Versteckt in den Wäldern von De Gaume und eingebettet in eine bezaubernde grüne Landschaft an der Grenze zu Frankreich liegt die Abtei Orval.

Sie wurde 1070 von Benediktinermönchen aus Kalabrien gegründet und zählt seit dem 12. Jahrhundert zu den bedeutendsten Zisterzienserabteien Belgiens.

Mit dem Auto ist sie über die N 88 oder die N 840 gut zu erreichen.

 

LEGENDE UND GESCHICHTE

Der Name der Abtei ‘Orval’ (Goldenes Tal) sowie ihr silbernes Wappenschild mit einem azurblauen Bach und drei Diamanten erinnern an eine Legende, die erzählt, dass die Gräfin Mathilda, Herzogin von Lorrain und Beschützerin der Abtei, ihren Trauring an einer Quelle verloren haben soll. Dieser Ring wurde ihr von einer wundersamen Forelle zurückgegeben. Die Kirche Notre Dame wurde Ende des 12. Jahrhunderts in gotischem Stil mit romanischen Elementen erbaut. Im 16. und Anfang des 17. Jahrhunderts wurde sie umgebaut. Im Jahre 1637 wurde die Abtei von französischen Truppen gebrandschatzt. Man überlegte, die alte Kirche wiederaufzubauen. Aber im 18. Jahrhundert erlebte die Abtei eine so große Blüte, dass die Mönche den berühmten Architekten Dewez mit dem Bau einer neuen Abtei beauftragten. 1793 wurde diese erneut von den Franzosen zerstört und im Jahre 1796 dann offiziell aufgehoben.
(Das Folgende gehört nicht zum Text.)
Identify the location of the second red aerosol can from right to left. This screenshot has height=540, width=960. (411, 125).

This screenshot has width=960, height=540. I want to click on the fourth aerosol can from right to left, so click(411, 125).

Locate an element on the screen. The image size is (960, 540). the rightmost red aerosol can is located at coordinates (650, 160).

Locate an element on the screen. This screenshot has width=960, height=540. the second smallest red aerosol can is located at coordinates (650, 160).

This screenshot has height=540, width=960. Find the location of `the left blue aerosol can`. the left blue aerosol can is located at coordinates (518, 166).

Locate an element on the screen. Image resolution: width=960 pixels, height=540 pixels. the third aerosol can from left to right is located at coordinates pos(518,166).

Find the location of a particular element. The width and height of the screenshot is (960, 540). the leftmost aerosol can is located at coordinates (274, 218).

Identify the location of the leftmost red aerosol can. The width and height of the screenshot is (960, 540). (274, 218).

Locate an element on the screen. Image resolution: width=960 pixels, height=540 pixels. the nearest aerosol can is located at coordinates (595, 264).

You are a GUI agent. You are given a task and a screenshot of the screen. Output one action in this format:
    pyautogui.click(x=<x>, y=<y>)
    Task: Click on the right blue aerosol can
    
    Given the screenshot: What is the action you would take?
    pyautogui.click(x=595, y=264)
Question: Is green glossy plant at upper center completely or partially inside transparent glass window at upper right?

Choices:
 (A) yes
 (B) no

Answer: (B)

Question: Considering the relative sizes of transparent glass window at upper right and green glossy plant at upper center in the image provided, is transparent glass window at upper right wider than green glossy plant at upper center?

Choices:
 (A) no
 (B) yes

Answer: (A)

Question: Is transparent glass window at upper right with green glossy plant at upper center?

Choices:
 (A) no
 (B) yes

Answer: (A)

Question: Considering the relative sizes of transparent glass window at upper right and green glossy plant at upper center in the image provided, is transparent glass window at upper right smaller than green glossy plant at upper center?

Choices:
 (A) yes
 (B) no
Es besteht die Möglichkeit, die Ruinen der alten Abtei zu besuchen.

 

DAS NEUE KLOSTER

Die Zisterziensermönche der Abtei Sept-Fons in Frankreich begannen 1926 mit dem Wiederaufbau. Die neue Abtei wurde auf den Fundamenten der alten Abtei aus dem 18. Jahrhundert errichtet und 1948 fertig gestellt. Schlicht und elegant, die Steine im warmen Goldton, ist das Kloster eine Nachbildung des ursprünglichen Plans. Im wunderschönen Innenhof des Gästehauses fesseln die großen, klaren Linien der Kirchenfassade das Auge. Eine mächtige Jungfrau mit dem Kinde ragt aus dieser imposanten Fassade hervor.

 

DIE BRAUEREI

Die Brauerei von Orval befindet sich innerhalb der Klostermauern. Diese Klosterbrauerei wurde 1931 aus dem Schwung der Begeisterung für den Wiederaufbau der Abtei errichtet. Die Herstellung von Bier wurde als Einnahmequelle zur Finanzierung der neuen Gebäude und für deren späteren Unterhalt betrachtet. Dies wurde erst 75 Jahre später Realität. Durch die Brauerei verfügten die Mönche außerdem über einen Etat für soziale Zwecke.
Die Brauerei von Orval ist dem Internationalen Verein Trappist angeschlossen. Die Brauerei von Orval braut unter der Aufsicht des Trappistenkonventes. Als solche ist sie eine der authentischen Trappistenbrauereien weltweit.

 

DIE KÄSEREI

Seit 1928 wird in der Abtei Orval Käse hergestellt. Das war also zwei Jahre nach der Rückkehr der Mönche an den heutigen Standort. Die Mönche von Sept-Fons (F), die nach Orval entsandt worden waren, um der Abtei neues Leben einzuhauchen, begannen mit der Herstellung von Käse. Der Käse von Orval geht auf den Käse zurück, der 1816 zum ersten Mal in der Abtei Port-du-Salut in Frankreich hergestellt wurde.